# How Not To Empty The Black Tank



## California Jim (Dec 11, 2003)

Eeeeewwwwww









Poopsicles Crash Through Roof


----------



## mswalt (Sep 14, 2004)

I bet that scared the sh** out of her, too!









Mark


----------



## ember (Jan 17, 2008)

mswalt said:


> I bet that scared the sh** out of her, too!
> 
> 
> 
> ...


That was exactly what I thought TOO.
Can you imagine?
Ember


----------



## tdvffjohn (Mar 10, 2005)

What a crappy way to start the day.


----------



## Fanatical1 (Jan 9, 2006)

Anybody see the movie Joe Dirt?


----------



## Oregon_Camper (Sep 13, 2004)

Fanatical1 said:


> Anybody see the movie Joe Dirt?


Nope...why?


----------



## N7OQ (Jun 10, 2006)

This happens more that you think, people find green/yellow ice that fell from sky and some will put in their freezer until they can get it identified thinking it is some kind of outer space ice.


----------



## wolfwood (Sep 19, 2005)

N7OQ said:


> This happens more that you think, people find green/yellow ice that fell from sky and some will put in their freezer until they can get it identified thinking it is some kind of outer space ice.


Must be a West Coast thing


----------



## Oregon_Camper (Sep 13, 2004)

N7OQ said:


> This happens more that you think, people find green/yellow ice that fell from sky and some will put in their freezer until they can get it identified thinking it is some kind of outer space ice.


Yuck!


----------



## camping canuks (Jan 18, 2007)

N7OQ said:


> This happens more that you think, people find green/yellow ice that fell from sky and some will put in their freezer until they can get it identified thinking it is some kind of outer space ice.

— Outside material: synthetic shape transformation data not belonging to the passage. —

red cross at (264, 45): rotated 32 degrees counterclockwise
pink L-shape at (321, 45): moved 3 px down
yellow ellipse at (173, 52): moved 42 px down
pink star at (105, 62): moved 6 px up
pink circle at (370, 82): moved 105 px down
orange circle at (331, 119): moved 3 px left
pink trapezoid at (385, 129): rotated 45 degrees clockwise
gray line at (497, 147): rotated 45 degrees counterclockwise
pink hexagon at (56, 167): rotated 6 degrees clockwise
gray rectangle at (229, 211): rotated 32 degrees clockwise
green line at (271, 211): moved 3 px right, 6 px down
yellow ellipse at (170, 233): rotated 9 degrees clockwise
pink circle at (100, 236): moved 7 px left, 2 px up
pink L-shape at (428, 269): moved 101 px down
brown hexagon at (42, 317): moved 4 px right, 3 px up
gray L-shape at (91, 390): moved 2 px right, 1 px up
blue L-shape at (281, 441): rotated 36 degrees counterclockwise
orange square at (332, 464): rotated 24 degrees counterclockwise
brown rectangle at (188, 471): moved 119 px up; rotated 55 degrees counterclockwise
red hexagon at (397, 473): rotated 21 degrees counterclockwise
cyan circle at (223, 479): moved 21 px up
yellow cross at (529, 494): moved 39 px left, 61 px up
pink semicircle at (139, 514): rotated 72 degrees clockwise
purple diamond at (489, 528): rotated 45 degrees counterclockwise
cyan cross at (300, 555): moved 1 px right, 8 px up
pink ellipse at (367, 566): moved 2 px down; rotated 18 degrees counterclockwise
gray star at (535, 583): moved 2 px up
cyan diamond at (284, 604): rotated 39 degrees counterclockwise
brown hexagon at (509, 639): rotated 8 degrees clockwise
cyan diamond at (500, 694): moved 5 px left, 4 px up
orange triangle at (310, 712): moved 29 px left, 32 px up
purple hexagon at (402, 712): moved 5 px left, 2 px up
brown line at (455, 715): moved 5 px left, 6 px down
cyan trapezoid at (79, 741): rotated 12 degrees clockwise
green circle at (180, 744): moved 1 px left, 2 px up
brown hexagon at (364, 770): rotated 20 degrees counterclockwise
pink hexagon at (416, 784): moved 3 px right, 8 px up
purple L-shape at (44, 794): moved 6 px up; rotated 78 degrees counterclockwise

Hmm, frozen human waste right next to the peas in the freezer.......... talk about coming full circle


----------



## Fanatical1 (Jan 9, 2006)

Oregon_Camper said:


> Anybody see the movie Joe Dirt?


Nope...why?








[/quote]

You had to see the movie to understand what I'm refering to, but a simular situation happened in the movie.

Mark


----------